Enfin, concernant les producteurs, le nouveau lien qui les uni aux consommateurs leur permet de développer une activité en accord avec ce qu’ils considèrent être un modèle vertueux. Plutôt que de devoir produire en (trop) grandes quantités, des produits de faible qualité sur des territoires largement transformés, les producteurs peuvent travailler comme ils le souhaitent. Romain Capelle explique qu’ils sont ainsi « incités à revenir à l’envie qu’ils avaient au moment où ils se sont installés ».
Du côté de l’offre proposée par Marché d’ici, l’objectif est de permettre à tous les européens de pouvoir consommer une grande variété de produits issus de nos territoires.

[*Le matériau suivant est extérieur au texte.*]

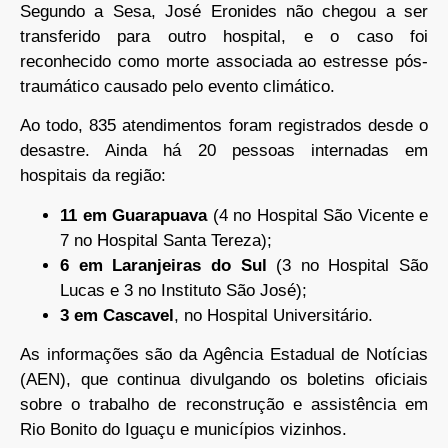
Segundo a Sesa, José Eronides não chegou a ser
transferido para outro hospital, e o caso foi
reconhecido como morte associada ao estresse pós-
traumático causado pelo evento climático.
Ao todo, 835 atendimentos foram registrados desde o
desastre. Ainda há 20 pessoas internadas em
hospitais da região:
11 em Guarapuava
(4 no Hospital São Vicente e
7 no Hospital Santa Tereza);
6 em Laranjeiras do Sul
(3 no Hospital São
Lucas e 3 no Instituto São José);
3 em Cascavel
, no Hospital Universitário.
As informações são da Agência Estadual de Notícias
(AEN), que continua divulgando os boletins oficiais
sobre o trabalho de reconstrução e assistência em
Rio Bonito do Iguaçu e municípios vizinhos.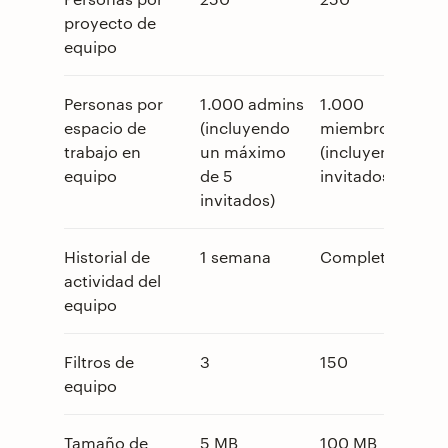
proyecto de
equipo
Personas por
1.000 admins
1.000
espacio de
(incluyendo
miembros
trabajo en
un máximo
(incluyendo
equipo
de 5
invitados)
invitados)
Historial de
1 semana
Completo
actividad del
equipo
Filtros de
3
150
equipo
Tamaño de
5 MB
100 MB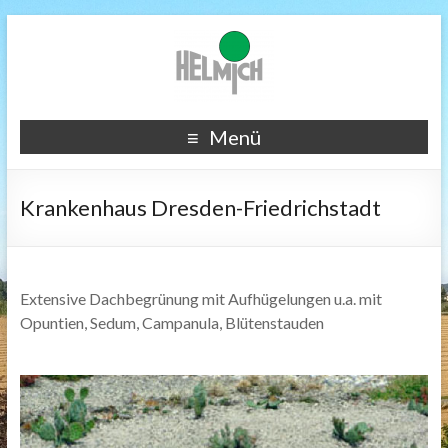
Menü
Krankenhaus Dresden-Friedrichstadt
Extensive Dachbegrünung mit Aufhügelungen u.a. mit
Opuntien, Sedum, Campanula, Blütenstauden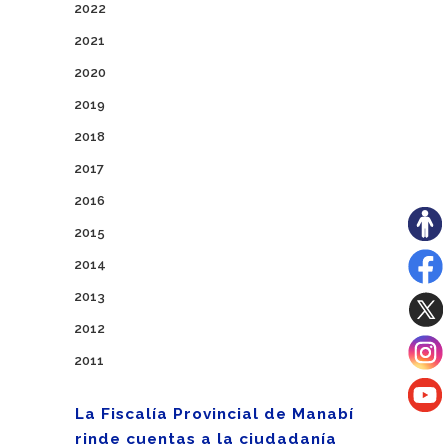
2022
2021
2020
2019
2018
2017
2016
2015
2014
2013
2012
2011
La Fiscalía Provincial de Manabí
rinde cuentas a la ciudadanía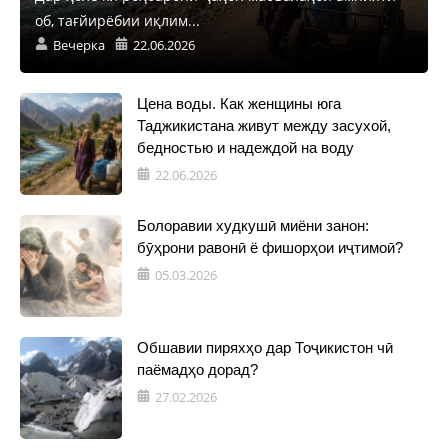
об, тағйирёбии иқлим...
Вечерка
22.06.2026
Цена воды. Как женщины юга
Таджикистана живут между засухой,
бедностью и надеждой на воду
22.06.2026
Болоравии худкушӣ миёни занон:
бӯҳрони равонӣ ё фишорҳои иҷтимоӣ?
05.03.2026
Обшавии пиряхҳо дар Тоҷикистон чӣ
паёмадҳо дорад?
27.02.2026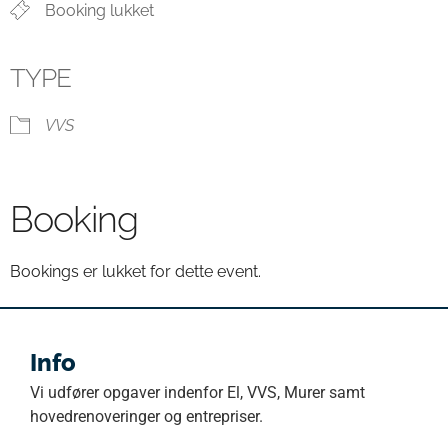
Booking lukket
TYPE
VVS
Booking
Bookings er lukket for dette event.
Info
Vi udfører opgaver indenfor El, VVS, Murer samt
hovedrenoveringer og entrepriser.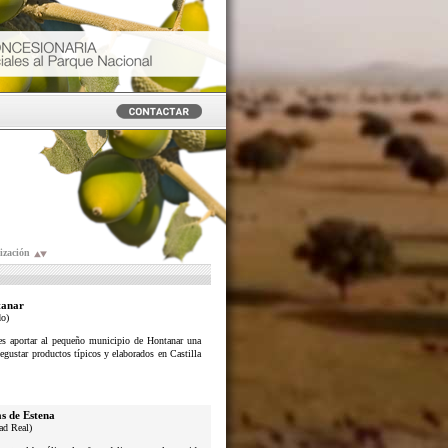
ización
anar
do)
n es aportar al pequeño municipio de Hontanar una
degustar productos típicos y elaborados en Castilla
s de Estena
ad Real)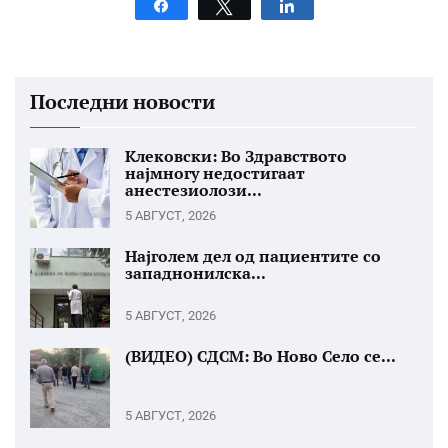
Share
Tweet
Share
Последни новости
Клековски: Во Здравството
најмногу недостигаат
анестезиолози...
5 АВГУСТ, 2026
Најголем дел од пациентите со
западнонилска...
5 АВГУСТ, 2026
(ВИДЕО) СДСМ: Во Ново Село се...
5 АВГУСТ, 2026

Dans les faits, 98% des consommateurs habitent en France ou en Belgique, ils sont majoritairement urbains. La plateforme propose toujours en premier lieu les producteurs les plus proches du lieu de commande, afin de réduire les distances parcourues par les aliments. Le transport est également un élément central de la politique de l’entreprise. Les fondateurs ont privilégié des transporteurs véritablement engagés, chez lesquels ils ont senti qu’une direction écologique sincère était prise.
Le but est d’amener de la richesse dans les campagnes pour qu’elles puissent avoir les moyens de réaliser la transition écologique
Le défi de la visibilité
À l’origine l’inscription sur la plateforme était gratuite pour les producteurs et artisans. Malgré un lancement réussi et des retours positifs, les équipes de l’entreprise se sont rendu compte que certains producteurs manquaient de visibilité. Pour résoudre ce problème, Marché d’ici a fait évoluer son offre en proposant depuis cette année, un service d’accompagnement pour la communication, facturé 70€ par mois. Une proposition qui est en cohérence avec la volonté, déjà énoncée, de permettre aux producteurs de se concentrer sur leur activité.
En guise de témoin de la cohérence et de la réussite de son modèle, Marché d’ici revendique 600 boutiques actives (au moins un produit à la vente) sur son site. Côté consommateurs, ils sont 4 000 à être considérés comme clients réguliers (une commande par trimestre au moins). Au total, ce sont entre 10 000 et 15 000 personnes qui ont déjà eu recours au site pour passer commande.
L’entreprise qui compte 13 salariés permanents, a pu compter sur l’aide de la région Nouvelle-Aquitaine au début du projet. Pour le reste, la société s’est développée sur de l’autofinancement. En termes de modèle économique, Marché d’ici prélève 10% sur le montant des paniers. 2% de cette somme finance les frais bancaires. Au final il reste en moyenne à peu près 8% pour l’entreprise. « Notre ambition c’est de vivre de notre travail et d’inventer un nouveau système de distribution, pas de chercher un enrichissement particulier » justifie Romain Capelle.
Pour l’avenir, Marché d’ici a décidé d’être labellisé entreprise solidaire et sociale afin de matérialiser son engagement. Maintenant que le modèle fonctionne, la société cherche à étendre sa visibilité afin de faire de son système une alternative identifiée par le plus d’acteurs possible. De par ses valeurs et sa volonté de repenser la supply chain, Marché d’ici partage un combat menés par des entreprises de plus en plus nombreuses.